The Council recently held two public hearings at which we heard from approximately 100 residents. Countless others have written in or called to share their thoughts and ask questions about the Plan. Next week, the Council’s Planning, Housing, and Economic Development (PHED) Committee will begin reviewing the Plan with worksessions currently planned for July 12, 14, 21, and 26. If you are interested, you can watch those work sessions online or on cable television or view them later via the Council website.

Once the PHED Committee finishes our review, we will make recommendations to the full Council, which is currently scheduled to begin consideration of the Plan in September. You can learn more about Thrive 2050 on the Planning Department’s website. There you can find the draft plan, archived Planning Board meetings, and a variety of other resources. You can follow the Council’s review of the Draft Plan via the Council website where you can find Council and Committee packets and view worksessions.  


Closing the Affordable Housing Gap

7.6.21 newsletter 1

 

Last week, we joined Councilmember Riemer to introduce a new bill aimed at lowering costs of development for affordable housing projects, many of which are nonprofit and lack the financial resources of private developers. The legislation will allow a payment in lieu of taxes or PILOT for housing developments where at least half of the units are income-restricted affordable housing, with higher incentives for projects with even lower rents. It is key to adding certainty and stability for projects that can be difficult to finance so we can build new, quality affordable housing.

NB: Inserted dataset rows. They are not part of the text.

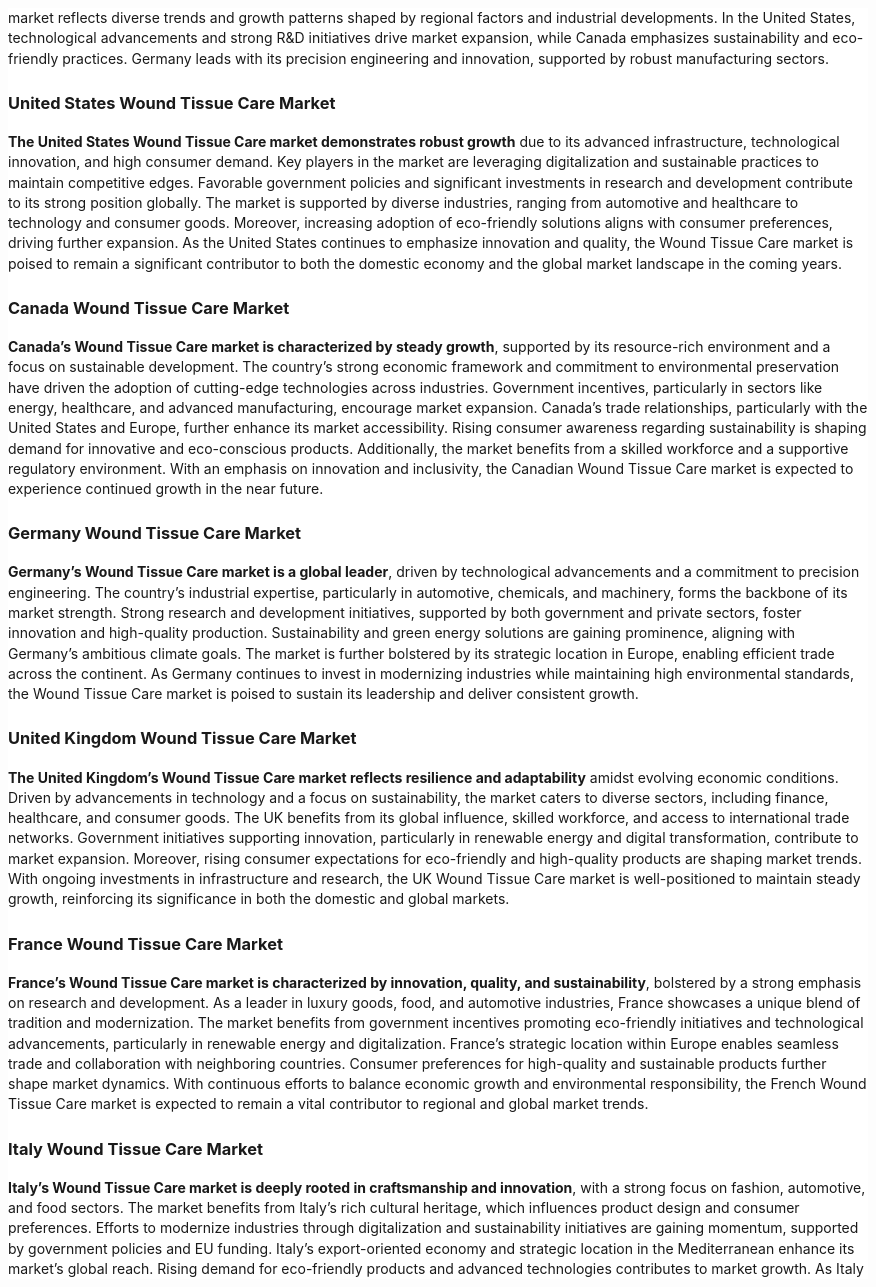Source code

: market reflects diverse trends and growth patterns shaped by regional factors and industrial developments. In the United States, technological advancements and strong R&amp;D initiatives drive market expansion, while Canada emphasizes sustainability and eco-friendly practices. Germany leads with its precision engineering and innovation, supported by robust manufacturing sectors.</span></em></p></blockquote><h3><strong>United States Wound Tissue Care Market</strong></h3><p><strong>The United States Wound Tissue Care market demonstrates robust growth</strong> due to its advanced infrastructure, technological innovation, and high consumer demand. Key players in the market are leveraging digitalization and sustainable practices to maintain competitive edges. Favorable government policies and significant investments in research and development contribute to its strong position globally. The market is supported by diverse industries, ranging from automotive and healthcare to technology and consumer goods. Moreover, increasing adoption of eco-friendly solutions aligns with consumer preferences, driving further expansion. As the United States continues to emphasize innovation and quality, the Wound Tissue Care market is poised to remain a significant contributor to both the domestic economy and the global market landscape in the coming years.</p><h3><strong>Canada Wound Tissue Care Market</strong></h3><p><strong>Canada&rsquo;s Wound Tissue Care market is characterized by steady growth</strong>, supported by its resource-rich environment and a focus on sustainable development. The country&rsquo;s strong economic framework and commitment to environmental preservation have driven the adoption of cutting-edge technologies across industries. Government incentives, particularly in sectors like energy, healthcare, and advanced manufacturing, encourage market expansion. Canada&rsquo;s trade relationships, particularly with the United States and Europe, further enhance its market accessibility. Rising consumer awareness regarding sustainability is shaping demand for innovative and eco-conscious products. Additionally, the market benefits from a skilled workforce and a supportive regulatory environment. With an emphasis on innovation and inclusivity, the Canadian Wound Tissue Care market is expected to experience continued growth in the near future.</p><h3><strong>Germany Wound Tissue Care Market</strong></h3><p><strong>Germany&rsquo;s Wound Tissue Care market is a global leader</strong>, driven by technological advancements and a commitment to precision engineering. The country&rsquo;s industrial expertise, particularly in automotive, chemicals, and machinery, forms the backbone of its market strength. Strong research and development initiatives, supported by both government and private sectors, foster innovation and high-quality production. Sustainability and green energy solutions are gaining prominence, aligning with Germany&rsquo;s ambitious climate goals. The market is further bolstered by its strategic location in Europe, enabling efficient trade across the continent. As Germany continues to invest in modernizing industries while maintaining high environmental standards, the Wound Tissue Care market is poised to sustain its leadership and deliver consistent growth.</p><h3><strong>United Kingdom Wound Tissue Care Market</strong></h3><p><strong>The United Kingdom&rsquo;s Wound Tissue Care market reflects resilience and adaptability</strong> amidst evolving economic conditions. Driven by advancements in technology and a focus on sustainability, the market caters to diverse sectors, including finance, healthcare, and consumer goods. The UK benefits from its global influence, skilled workforce, and access to international trade networks. Government initiatives supporting innovation, particularly in renewable energy and digital transformation, contribute to market expansion. Moreover, rising consumer expectations for eco-friendly and high-quality products are shaping market trends. With ongoing investments in infrastructure and research, the UK Wound Tissue Care market is well-positioned to maintain steady growth, reinforcing its significance in both the domestic and global markets.</p><h3><strong>France Wound Tissue Care Market</strong></h3><p><strong>France&rsquo;s Wound Tissue Care market is characterized by innovation, quality, and sustainability</strong>, bolstered by a strong emphasis on research and development. As a leader in luxury goods, food, and automotive industries, France showcases a unique blend of tradition and modernization. The market benefits from government incentives promoting eco-friendly initiatives and technological advancements, particularly in renewable energy and digitalization. France&rsquo;s strategic location within Europe enables seamless trade and collaboration with neighboring countries. Consumer preferences for high-quality and sustainable products further shape market dynamics. With continuous efforts to balance economic growth and environmental responsibility, the French Wound Tissue Care market is expected to remain a vital contributor to regional and global market trends.</p><h3><strong>Italy Wound Tissue Care Market</strong></h3><p><strong>Italy&rsquo;s Wound Tissue Care market is deeply rooted in craftsmanship and innovation</strong>, with a strong focus on fashion, automotive, and food sectors. The market benefits from Italy&rsquo;s rich cultural heritage, which influences product design and consumer preferences. Efforts to modernize industries through digitalization and sustainability initiatives are gaining momentum, supported by government policies and EU funding. Italy&rsquo;s export-oriented economy and strategic location in the Mediterranean enhance its market&rsquo;s global reach. Rising demand for eco-friendly products and advanced technologies contributes to market growth. As Italy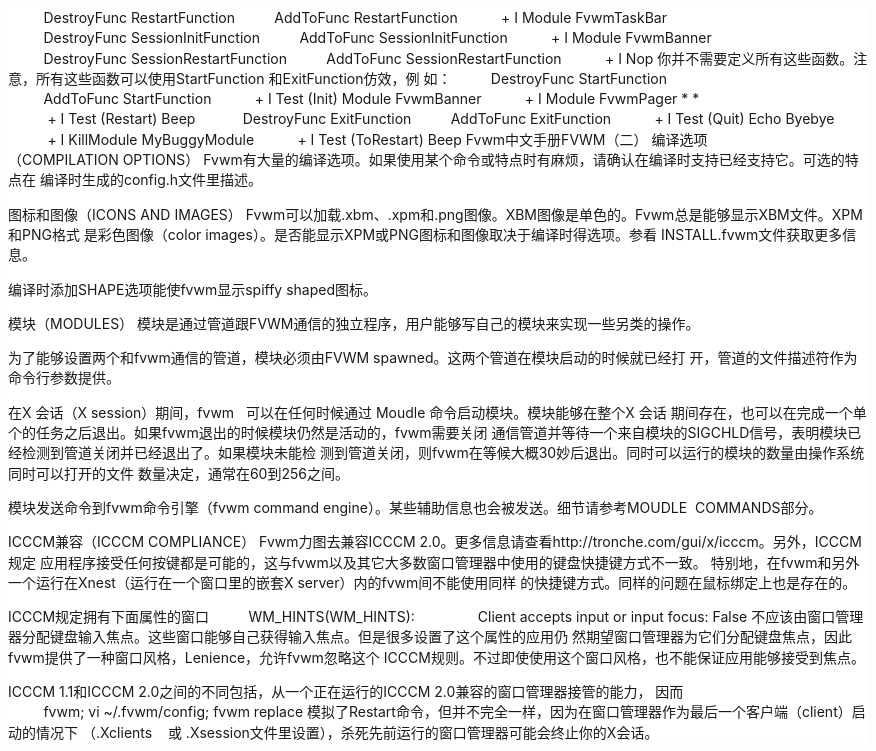          DestroyFunc RestartFunction
         AddToFunc RestartFunction
          + I Module FvwmTaskBar
 
         DestroyFunc SessionInitFunction
         AddToFunc SessionInitFunction
          + I Module FvwmBanner
 
         DestroyFunc SessionRestartFunction
         AddToFunc SessionRestartFunction
          + I Nop
你并不需要定义所有这些函数。注意，所有这些函数可以使用StartFunction 和ExitFunction仿效，例 如：
         DestroyFunc StartFunction
         AddToFunc StartFunction
          + I Test (Init) Module FvwmBanner
          + I Module FvwmPager * *
          + I Test (Restart) Beep
 
         DestroyFunc ExitFunction
         AddToFunc ExitFunction
          + I Test (Quit) Echo Bye­bye
          + I KillModule MyBuggyModule
          + I Test (ToRestart) Beep
Fvwm中文手册­FVWM（二）
编译选项（COMPILATION OPTIONS）
Fvwm有大量的编译选项。如果使用某个命令或特点时有麻烦，请确认在编译时支持已经支持它。可选的特点在 编译时生成的config.h文件里描述。

图标和图像（ICONS AND IMAGES）
Fvwm可以加载.xbm、.xpm和.png图像。XBM图像是单色的。Fvwm总是能够显示XBM文件。XPM和PNG格式 是彩色图像（color images）。是否能显示XPM或PNG图标和图像取决于编译时得选项。参看 INSTALL.fvwm文件获取更多信息。

编译时添加SHAPE选项能使fvwm显示spiffy shaped图标。

模块（MODULES）
模块是通过管道跟FVWM通信的独立程序，用户能够写自己的模块来实现一些另类的操作。

为了能够设置两个和fvwm通信的管道，模块必须由FVWM spawned。这两个管道在模块启动的时候就已经打 开，管道的文件描述符作为命令行参数提供。

在X 会话（X session）期间，fvwm   可以在任何时候通过 Moudle 命令启动模块。模块能够在整个X 会话 期间存在，也可以在完成一个单个的任务之后退出。如果fvwm退出的时候模块仍然是活动的，fvwm需要关闭 通信管道并等待一个来自模块的SIGCHLD信号，表明模块已经检测到管道关闭并已经退出了。如果模块未能检 测到管道关闭，则fvwm在等候大概30妙后退出。同时可以运行的模块的数量由操作系统同时可以打开的文件 数量决定，通常在60到256之间。

模块发送命令到fvwm命令引擎（fvwm command engine）。某些辅助信息也会被发送。细节请参考MOUDLE  COMMANDS部分。

ICCCM兼容（ICCCM COMPLIANCE）
Fvwm力图去兼容ICCCM 2.0。更多信息请查看http://tronche.com/gui/x/icccm。另外，ICCCM规定 应用程序接受任何按键都是可能的，这与fvwm以及其它大多数窗口管理器中使用的键盘快捷键方式不一致。 特别地，在fvwm和另外一个运行在Xnest（运行在一个窗口里的嵌套X server）内的fvwm间不能使用同样 的快捷键方式。同样的问题在鼠标绑定上也是存在的。

ICCCM规定拥有下面属性的窗口
         WM_HINTS(WM_HINTS):
               Client accepts input or input focus: False
不应该由窗口管理器分配键盘输入焦点。这些窗口能够自己获得输入焦点。但是很多设置了这个属性的应用仍 然期望窗口管理器为它们分配键盘焦点，因此fvwm提供了一种窗口风格，Lenience，允许fvwm忽略这个 ICCCM规则。不过即使使用这个窗口风格，也不能保证应用能够接受到焦点。

ICCCM 1.1和ICCCM 2.0之间的不同包括，从一个正在运行的ICCCM 2.0兼容的窗口管理器接管的能力， 因而
         fvwm; vi ~/.fvwm/config; fvwm ­replace
模拟了Restart命令，但并不完全一样，因为在窗口管理器作为最后一个客户端（client）启动的情况下 （.Xclients    或 .Xsession文件里设置），杀死先前运行的窗口管理器可能会终止你的X会话。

It is also part of our broader effort to work aggressively to accelerate more affordable housing because we can no longer afford a wait and see approach toward our growing affordable housing gap. We must move urgently to create the housing needed so more people can live in and be part of our community and so that new residents and their families have the same opportunities to remain in our County that many of us were afforded.

Closing the affordable housing gap is not just a moral imperative. It is an economic necessity, and critical to attracting the employees and businesses offering high-quality jobs we want and need.